Prompt
The answer must be an exact copy of the entries that follow, with all images removed.

(Records from a collection)
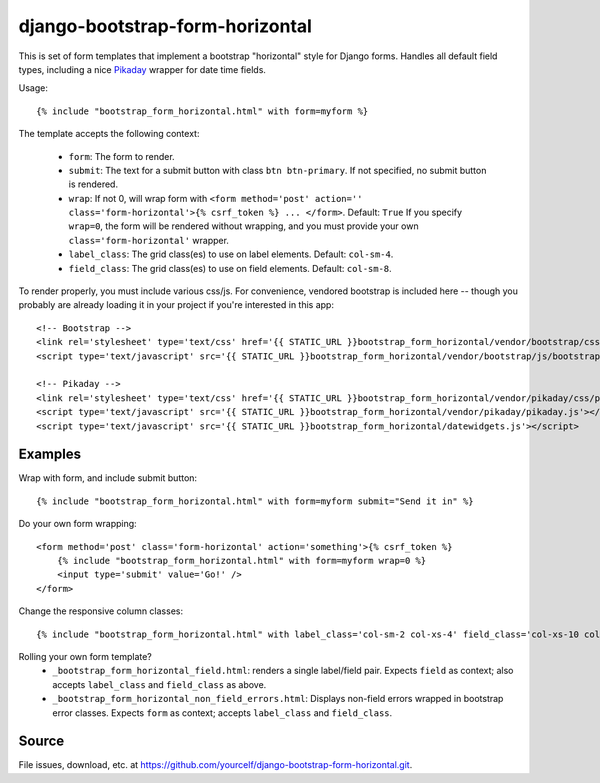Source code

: django-bootstrap-form-horizontal
################################

This is set of form templates that implement a bootstrap "horizontal" style for
Django forms.  Handles all default field types, including a nice
`Pikaday <https://dbushell.github.io/Pikaday/>`_ wrapper for date time fields. 

Usage::

    {% include "bootstrap_form_horizontal.html" with form=myform %}

The template accepts the following context:

 - ``form``: The form to render.
 - ``submit``: The text for a submit button with class ``btn btn-primary``.  If not specified, no submit button is rendered.
 - ``wrap``: If not 0, will wrap form with ``<form method='post' action='' class='form-horizontal'>{% csrf_token %} ... </form>``. Default: ``True``  If you specify ``wrap=0``, the form will be rendered without wrapping, and you must provide your own ``class='form-horizontal'`` wrapper.
 - ``label_class``: The grid class(es) to use on label elements. Default: ``col-sm-4``.
 - ``field_class``: The grid class(es) to use on field elements. Default: ``col-sm-8``.

To render properly, you must include various css/js. For convenience, vendored
bootstrap is included here -- though you probably are already loading it in
your project if you're interested in this app::

    <!-- Bootstrap -->
    <link rel='stylesheet' type='text/css' href='{{ STATIC_URL }}bootstrap_form_horizontal/vendor/bootstrap/css/bootstrap.css' />
    <script type='text/javascript' src='{{ STATIC_URL }}bootstrap_form_horizontal/vendor/bootstrap/js/bootstrap.min.js'></script>

    <!-- Pikaday -->
    <link rel='stylesheet' type='text/css' href='{{ STATIC_URL }}bootstrap_form_horizontal/vendor/pikaday/css/pikaday.css' />
    <script type='text/javascript' src='{{ STATIC_URL }}bootstrap_form_horizontal/vendor/pikaday/pikaday.js'></script>
    <script type='text/javascript' src='{{ STATIC_URL }}bootstrap_form_horizontal/datewidgets.js'></script>

Examples
--------

Wrap with form, and include submit button::

    {% include "bootstrap_form_horizontal.html" with form=myform submit="Send it in" %}

Do your own form wrapping::

    <form method='post' class='form-horizontal' action='something'>{% csrf_token %}
        {% include "bootstrap_form_horizontal.html" with form=myform wrap=0 %}
        <input type='submit' value='Go!' />
    </form>

Change the responsive column classes::

    {% include "bootstrap_form_horizontal.html" with label_class='col-sm-2 col-xs-4' field_class='col-xs-10 col-sm-8' %}

Rolling your own form template?
 - ``_bootstrap_form_horizontal_field.html``: renders a single label/field pair.  Expects ``field`` as context; also accepts ``label_class`` and ``field_class`` as above.
 - ``_bootstrap_form_horizontal_non_field_errors.html``: Displays non-field errors wrapped in bootstrap error classes.  Expects ``form`` as context; accepts ``label_class`` and ``field_class``.

Source
------

File issues, download, etc. at https://github.com/yourcelf/django-bootstrap-form-horizontal.git.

Problem solution
Source code

: django-bootstrap-form-horizontal
################################

This is set of form templates that implement a bootstrap "horizontal" style for
Django forms.  Handles all default field types, including a nice
`Pikaday <https://dbushell.github.io/Pikaday/>`_ wrapper for date time fields. 

Usage::

    {% include "bootstrap_form_horizontal.html" with form=myform %}

The template accepts the following context:

 - ``form``: The form to render.
 - ``submit``: The text for a submit button with class ``btn btn-primary``.  If not specified, no submit button is rendered.
 - ``wrap``: If not 0, will wrap form with ``<form method='post' action='' class='form-horizontal'>{% csrf_token %} ... </form>``. Default: ``True``  If you specify ``wrap=0``, the form will be rendered without wrapping, and you must provide your own ``class='form-horizontal'`` wrapper.
 - ``label_class``: The grid class(es) to use on label elements. Default: ``col-sm-4``.
 - ``field_class``: The grid class(es) to use on field elements. Default: ``col-sm-8``.

To render properly, you must include various css/js. For convenience, vendored
bootstrap is included here -- though you probably are already loading it in
your project if you're interested in this app::

    <!-- Bootstrap -->
    <link rel='stylesheet' type='text/css' href='{{ STATIC_URL }}bootstrap_form_horizontal/vendor/bootstrap/css/bootstrap.css' />
    <script type='text/javascript' src='{{ STATIC_URL }}bootstrap_form_horizontal/vendor/bootstrap/js/bootstrap.min.js'></script>

    <!-- Pikaday -->
    <link rel='stylesheet' type='text/css' href='{{ STATIC_URL }}bootstrap_form_horizontal/vendor/pikaday/css/pikaday.css' />
    <script type='text/javascript' src='{{ STATIC_URL }}bootstrap_form_horizontal/vendor/pikaday/pikaday.js'></script>
    <script type='text/javascript' src='{{ STATIC_URL }}bootstrap_form_horizontal/datewidgets.js'></script>

Examples
--------

Wrap with form, and include submit button::

    {% include "bootstrap_form_horizontal.html" with form=myform submit="Send it in" %}

Do your own form wrapping::

    <form method='post' class='form-horizontal' action='something'>{% csrf_token %}
        {% include "bootstrap_form_horizontal.html" with form=myform wrap=0 %}
        <input type='submit' value='Go!' />
    </form>

Change the responsive column classes::

    {% include "bootstrap_form_horizontal.html" with label_class='col-sm-2 col-xs-4' field_class='col-xs-10 col-sm-8' %}

Rolling your own form template?
 - ``_bootstrap_form_horizontal_field.html``: renders a single label/field pair.  Expects ``field`` as context; also accepts ``label_class`` and ``field_class`` as above.
 - ``_bootstrap_form_horizontal_non_field_errors.html``: Displays non-field errors wrapped in bootstrap error classes.  Expects ``form`` as context; accepts ``label_class`` and ``field_class``.

Source
------

File issues, download, etc. at https://github.com/yourcelf/django-bootstrap-form-horizontal.git.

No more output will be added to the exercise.